I want to start this letter by first saying that I will no longer refer to you as my mother. Aside from giving me half your DNA and pushing me out of your womb, you’ve done nothing to earn that title.

From the day I was born, you neglected me. I had to find out as an adult that you would leave me in my crib as an infant for long periods of time unfed and unchanged. I still don’t understand how a mother could do this to her firstborn child.

At the age of two you drove me an hour away for the first time to the place where I would spend the better part of my childhood being ritually abused. Often, while this was happening, you would sit in the other room and crochet. I was a little kid and I wondered where you were and why you were just sitting there letting it happen. I found out later that you and my father were paid large sums of money for this through your financial records. While you own two houses, nice cars, and go on elaborate vacations, I’ve been homeless, gone days without food, and now support myself with SSDI because I’m unable to work.

After taking me to this place to be abused, you started locking me in a cage nightly. I slept in that cage often with little to eat or drink. I never was allowed to play with toys or other kids. I only left the house to go to church.

At the age of 5 you took me back to this place and started leaving me there. To this day I have no idea how I went to school at the same time because I don’t remember. I do remember you taking my little sister to this place when she was 2, and I have to carry the burden of this knowledge because she doesn’t remember.

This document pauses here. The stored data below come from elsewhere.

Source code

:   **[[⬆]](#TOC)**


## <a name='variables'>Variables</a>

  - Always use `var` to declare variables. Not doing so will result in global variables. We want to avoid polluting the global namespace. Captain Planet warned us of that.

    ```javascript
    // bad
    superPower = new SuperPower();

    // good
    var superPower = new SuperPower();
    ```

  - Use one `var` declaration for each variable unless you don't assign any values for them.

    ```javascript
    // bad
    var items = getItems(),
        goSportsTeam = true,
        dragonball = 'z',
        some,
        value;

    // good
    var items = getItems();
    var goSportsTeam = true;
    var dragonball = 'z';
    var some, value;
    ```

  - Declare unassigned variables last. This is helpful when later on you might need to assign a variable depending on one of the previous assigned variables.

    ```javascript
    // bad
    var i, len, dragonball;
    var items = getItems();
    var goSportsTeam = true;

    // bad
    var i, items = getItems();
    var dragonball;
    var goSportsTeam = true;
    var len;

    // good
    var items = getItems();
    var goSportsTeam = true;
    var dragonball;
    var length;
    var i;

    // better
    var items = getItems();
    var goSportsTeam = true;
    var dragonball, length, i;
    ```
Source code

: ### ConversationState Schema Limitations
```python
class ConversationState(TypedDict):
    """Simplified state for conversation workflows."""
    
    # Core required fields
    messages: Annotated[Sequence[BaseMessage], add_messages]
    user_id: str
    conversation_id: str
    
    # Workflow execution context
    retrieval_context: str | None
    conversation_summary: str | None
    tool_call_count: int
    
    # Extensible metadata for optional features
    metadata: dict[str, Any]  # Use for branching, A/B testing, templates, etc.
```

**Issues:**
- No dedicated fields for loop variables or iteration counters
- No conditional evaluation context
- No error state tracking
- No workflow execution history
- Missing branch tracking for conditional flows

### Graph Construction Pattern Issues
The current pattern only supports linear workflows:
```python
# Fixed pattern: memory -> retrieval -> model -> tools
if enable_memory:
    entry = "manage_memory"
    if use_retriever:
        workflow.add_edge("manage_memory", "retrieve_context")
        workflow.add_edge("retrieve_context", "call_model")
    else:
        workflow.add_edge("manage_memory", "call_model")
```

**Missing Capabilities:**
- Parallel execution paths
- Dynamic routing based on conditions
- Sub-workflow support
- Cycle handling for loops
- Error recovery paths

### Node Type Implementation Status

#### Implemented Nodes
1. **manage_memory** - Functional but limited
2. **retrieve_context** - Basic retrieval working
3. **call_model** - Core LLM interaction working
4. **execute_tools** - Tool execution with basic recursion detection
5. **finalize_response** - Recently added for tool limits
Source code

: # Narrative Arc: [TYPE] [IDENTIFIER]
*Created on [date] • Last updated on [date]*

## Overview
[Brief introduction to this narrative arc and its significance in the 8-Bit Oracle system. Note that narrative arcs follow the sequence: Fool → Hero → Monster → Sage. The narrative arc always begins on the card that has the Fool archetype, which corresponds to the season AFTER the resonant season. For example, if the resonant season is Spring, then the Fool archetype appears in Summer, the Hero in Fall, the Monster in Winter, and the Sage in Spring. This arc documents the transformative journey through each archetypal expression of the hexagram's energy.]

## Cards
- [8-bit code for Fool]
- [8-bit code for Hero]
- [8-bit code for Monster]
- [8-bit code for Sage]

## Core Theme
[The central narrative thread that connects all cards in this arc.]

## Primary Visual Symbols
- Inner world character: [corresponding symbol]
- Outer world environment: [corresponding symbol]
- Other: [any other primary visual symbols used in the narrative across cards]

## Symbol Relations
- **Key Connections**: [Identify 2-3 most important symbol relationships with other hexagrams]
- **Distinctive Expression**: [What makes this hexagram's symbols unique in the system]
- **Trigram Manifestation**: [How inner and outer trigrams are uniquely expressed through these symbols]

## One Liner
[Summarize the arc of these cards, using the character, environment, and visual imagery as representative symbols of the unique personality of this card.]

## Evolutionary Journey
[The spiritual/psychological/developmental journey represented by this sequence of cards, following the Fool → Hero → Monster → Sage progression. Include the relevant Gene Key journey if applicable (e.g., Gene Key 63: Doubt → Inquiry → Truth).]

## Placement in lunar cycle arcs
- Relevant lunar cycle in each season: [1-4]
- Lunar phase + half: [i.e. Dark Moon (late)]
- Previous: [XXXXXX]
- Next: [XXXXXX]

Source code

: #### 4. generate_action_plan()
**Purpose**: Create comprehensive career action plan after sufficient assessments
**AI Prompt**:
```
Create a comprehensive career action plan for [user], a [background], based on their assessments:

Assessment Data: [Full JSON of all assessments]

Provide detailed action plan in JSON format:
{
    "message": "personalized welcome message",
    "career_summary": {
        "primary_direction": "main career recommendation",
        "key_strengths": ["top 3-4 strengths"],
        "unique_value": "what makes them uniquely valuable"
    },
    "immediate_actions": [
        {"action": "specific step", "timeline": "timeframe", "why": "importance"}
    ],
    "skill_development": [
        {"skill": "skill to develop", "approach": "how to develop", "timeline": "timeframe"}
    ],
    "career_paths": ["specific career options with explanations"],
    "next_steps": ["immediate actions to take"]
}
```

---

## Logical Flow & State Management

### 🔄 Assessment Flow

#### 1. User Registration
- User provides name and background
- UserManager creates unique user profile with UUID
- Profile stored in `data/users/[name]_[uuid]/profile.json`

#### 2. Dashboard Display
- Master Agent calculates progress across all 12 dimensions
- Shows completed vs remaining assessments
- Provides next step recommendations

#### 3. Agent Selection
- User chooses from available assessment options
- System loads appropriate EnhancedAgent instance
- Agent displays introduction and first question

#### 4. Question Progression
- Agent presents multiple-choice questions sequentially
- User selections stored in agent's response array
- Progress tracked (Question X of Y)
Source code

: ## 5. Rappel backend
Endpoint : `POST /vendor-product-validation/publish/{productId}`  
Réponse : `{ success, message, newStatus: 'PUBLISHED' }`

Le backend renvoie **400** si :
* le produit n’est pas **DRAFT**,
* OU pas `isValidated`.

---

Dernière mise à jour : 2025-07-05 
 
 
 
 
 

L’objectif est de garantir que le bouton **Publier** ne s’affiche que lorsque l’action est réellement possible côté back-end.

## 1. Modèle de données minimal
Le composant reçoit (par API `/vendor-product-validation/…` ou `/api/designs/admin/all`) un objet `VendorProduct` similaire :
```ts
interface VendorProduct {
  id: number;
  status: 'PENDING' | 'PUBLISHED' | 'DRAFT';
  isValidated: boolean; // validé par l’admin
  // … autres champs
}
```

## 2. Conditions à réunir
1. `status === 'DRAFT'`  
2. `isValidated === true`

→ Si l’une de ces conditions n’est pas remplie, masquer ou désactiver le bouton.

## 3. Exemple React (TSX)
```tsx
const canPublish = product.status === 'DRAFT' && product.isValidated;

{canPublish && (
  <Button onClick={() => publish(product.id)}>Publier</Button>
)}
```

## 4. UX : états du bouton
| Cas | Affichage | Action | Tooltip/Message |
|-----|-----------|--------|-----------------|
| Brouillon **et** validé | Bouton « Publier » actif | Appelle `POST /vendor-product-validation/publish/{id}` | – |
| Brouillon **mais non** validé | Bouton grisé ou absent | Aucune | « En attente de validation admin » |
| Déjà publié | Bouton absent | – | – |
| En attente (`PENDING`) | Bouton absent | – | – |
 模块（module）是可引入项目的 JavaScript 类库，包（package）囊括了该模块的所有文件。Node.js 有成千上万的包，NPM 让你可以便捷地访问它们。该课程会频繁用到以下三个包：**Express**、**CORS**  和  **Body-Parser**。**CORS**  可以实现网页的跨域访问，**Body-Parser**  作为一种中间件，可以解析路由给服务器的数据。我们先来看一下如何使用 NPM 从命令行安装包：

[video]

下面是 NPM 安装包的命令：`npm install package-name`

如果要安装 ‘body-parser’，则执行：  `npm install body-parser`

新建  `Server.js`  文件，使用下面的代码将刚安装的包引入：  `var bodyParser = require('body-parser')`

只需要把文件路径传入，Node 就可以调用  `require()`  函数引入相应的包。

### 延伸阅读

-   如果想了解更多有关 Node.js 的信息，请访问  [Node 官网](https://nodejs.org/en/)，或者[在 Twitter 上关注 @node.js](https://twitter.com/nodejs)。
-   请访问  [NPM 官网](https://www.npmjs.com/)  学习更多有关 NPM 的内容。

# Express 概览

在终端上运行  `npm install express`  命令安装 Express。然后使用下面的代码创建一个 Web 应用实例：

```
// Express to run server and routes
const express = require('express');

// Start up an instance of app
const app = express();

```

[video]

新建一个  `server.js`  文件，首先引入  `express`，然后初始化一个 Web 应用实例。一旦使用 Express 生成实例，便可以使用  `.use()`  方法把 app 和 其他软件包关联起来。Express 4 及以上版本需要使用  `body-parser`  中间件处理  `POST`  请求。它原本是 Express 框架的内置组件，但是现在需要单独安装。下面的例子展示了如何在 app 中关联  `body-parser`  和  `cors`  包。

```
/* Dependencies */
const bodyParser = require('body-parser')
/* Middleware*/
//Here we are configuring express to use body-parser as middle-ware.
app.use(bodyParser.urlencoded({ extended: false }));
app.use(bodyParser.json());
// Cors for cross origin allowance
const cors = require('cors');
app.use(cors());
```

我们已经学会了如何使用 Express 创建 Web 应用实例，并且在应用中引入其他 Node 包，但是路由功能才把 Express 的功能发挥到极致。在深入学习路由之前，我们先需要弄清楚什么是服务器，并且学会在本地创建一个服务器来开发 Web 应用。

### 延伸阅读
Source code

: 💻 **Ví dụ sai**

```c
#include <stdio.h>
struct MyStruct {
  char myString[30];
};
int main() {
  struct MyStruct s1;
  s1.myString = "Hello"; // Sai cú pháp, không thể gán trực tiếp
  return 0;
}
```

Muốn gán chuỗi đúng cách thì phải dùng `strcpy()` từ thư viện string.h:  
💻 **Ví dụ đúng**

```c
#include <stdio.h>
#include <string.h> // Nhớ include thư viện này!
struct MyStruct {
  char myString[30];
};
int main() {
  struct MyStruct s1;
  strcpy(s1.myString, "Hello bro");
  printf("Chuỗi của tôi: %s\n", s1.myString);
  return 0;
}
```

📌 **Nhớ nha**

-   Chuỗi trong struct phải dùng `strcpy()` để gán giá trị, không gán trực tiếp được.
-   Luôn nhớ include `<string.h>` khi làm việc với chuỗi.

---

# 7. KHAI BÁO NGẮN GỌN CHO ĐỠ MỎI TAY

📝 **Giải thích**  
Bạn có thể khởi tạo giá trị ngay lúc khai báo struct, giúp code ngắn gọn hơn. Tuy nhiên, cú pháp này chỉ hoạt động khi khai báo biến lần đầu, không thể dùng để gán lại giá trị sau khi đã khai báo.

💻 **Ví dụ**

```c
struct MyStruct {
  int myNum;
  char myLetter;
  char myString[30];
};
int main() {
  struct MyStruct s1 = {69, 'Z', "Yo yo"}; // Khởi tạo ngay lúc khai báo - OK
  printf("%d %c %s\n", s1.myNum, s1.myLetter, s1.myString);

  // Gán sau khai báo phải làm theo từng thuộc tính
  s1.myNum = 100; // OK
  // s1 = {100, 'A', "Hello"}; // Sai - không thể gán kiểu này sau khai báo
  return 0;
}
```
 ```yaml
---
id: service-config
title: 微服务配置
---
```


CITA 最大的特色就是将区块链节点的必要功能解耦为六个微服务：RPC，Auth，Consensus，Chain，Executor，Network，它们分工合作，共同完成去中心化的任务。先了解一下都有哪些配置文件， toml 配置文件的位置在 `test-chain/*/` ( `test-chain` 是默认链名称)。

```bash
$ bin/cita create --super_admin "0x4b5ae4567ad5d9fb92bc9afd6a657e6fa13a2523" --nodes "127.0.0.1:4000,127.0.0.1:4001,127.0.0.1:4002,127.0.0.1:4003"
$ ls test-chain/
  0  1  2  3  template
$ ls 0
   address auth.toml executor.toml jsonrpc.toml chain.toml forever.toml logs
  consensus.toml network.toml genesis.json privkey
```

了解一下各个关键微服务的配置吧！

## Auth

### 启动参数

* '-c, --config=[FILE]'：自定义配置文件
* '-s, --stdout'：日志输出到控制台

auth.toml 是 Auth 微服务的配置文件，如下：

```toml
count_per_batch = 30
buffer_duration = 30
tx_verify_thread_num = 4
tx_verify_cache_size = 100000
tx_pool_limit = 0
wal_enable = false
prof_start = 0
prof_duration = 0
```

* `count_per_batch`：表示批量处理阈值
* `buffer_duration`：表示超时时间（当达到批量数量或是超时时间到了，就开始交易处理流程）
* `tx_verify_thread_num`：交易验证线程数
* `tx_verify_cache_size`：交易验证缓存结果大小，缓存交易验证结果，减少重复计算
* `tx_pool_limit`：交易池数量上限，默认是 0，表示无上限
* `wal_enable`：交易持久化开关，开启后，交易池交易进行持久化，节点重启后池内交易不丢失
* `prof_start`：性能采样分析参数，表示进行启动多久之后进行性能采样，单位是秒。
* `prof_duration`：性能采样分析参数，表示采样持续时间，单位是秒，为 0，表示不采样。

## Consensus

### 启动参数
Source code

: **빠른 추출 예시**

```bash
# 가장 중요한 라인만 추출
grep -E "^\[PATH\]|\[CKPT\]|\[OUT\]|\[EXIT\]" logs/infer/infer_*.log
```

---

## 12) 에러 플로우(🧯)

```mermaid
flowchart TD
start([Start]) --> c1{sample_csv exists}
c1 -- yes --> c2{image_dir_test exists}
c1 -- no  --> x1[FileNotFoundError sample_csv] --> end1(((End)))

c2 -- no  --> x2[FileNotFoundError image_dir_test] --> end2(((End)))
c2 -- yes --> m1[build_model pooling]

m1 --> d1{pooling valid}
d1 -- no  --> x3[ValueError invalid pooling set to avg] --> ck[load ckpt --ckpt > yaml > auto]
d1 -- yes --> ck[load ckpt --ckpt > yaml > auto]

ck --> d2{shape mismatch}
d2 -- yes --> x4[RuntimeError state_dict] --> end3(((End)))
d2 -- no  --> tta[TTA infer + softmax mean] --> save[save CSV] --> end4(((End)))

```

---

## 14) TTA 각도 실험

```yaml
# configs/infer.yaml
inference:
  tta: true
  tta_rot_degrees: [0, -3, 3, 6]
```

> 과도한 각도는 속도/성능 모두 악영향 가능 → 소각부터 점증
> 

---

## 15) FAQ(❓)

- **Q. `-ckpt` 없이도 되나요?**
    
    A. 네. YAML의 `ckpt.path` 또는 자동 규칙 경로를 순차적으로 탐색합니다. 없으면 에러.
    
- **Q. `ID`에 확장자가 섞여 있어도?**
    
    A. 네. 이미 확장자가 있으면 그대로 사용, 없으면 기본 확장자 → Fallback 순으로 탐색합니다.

At the age of nine, you started heavily medicating me so I wouldn’t speak up about the abuse. Once again, I have no idea how I was able to attend school in such a drugged state. I started regularly being admitted to psychiatric hospitals at the age of 9 on top of still undergoing ritual abuse. At home you started messing with my medication so much that I was having seizures. Now you were taking me to medical doctors too. I found out later by a psychiatrist that you qualify for the diagnosis of Munchausen by proxy.

In my adult life, you have been nothing but an emotionally abusive manipulative bitch. Every time I even brought up my dissociative identity disorder, you called me a liar, told me I was crazy, and told me I was a failure. If I ever once called you out on your behavior, you told me it wasn’t your fault because you’re autistic. I just want you to know Mary, that I was diagnosed as borderline autistic myself and not once have I ever use that as an excuse to not take responsibility for my behavior.

I have no intention of forgiving you so that I can heal the relationship or make peace with you. You don’t deserve relationship with me. You don’t deserve to know how I’m doing, what’s going on in my life, or to even know if I’m alive or dead. You don’t even deserve to hear the sound of my voice or read the words on this page. I only choose to forgive you so that I can release his anger and move on with my life without your name or the word mother ever crossing my mind.

Someday I know you will die, and I fantasize about standing up at your funeral and telling all your friends and family what a piece of shit you are, but I wont. Not because I’m afraid to, but because you’re not worth the time or the expense of a plane ticket. I do hope one day, that I will see your grave. I will sit down by your tombstone, pour a glass of wine, and toast the fact that I am no longer have to share planet with you.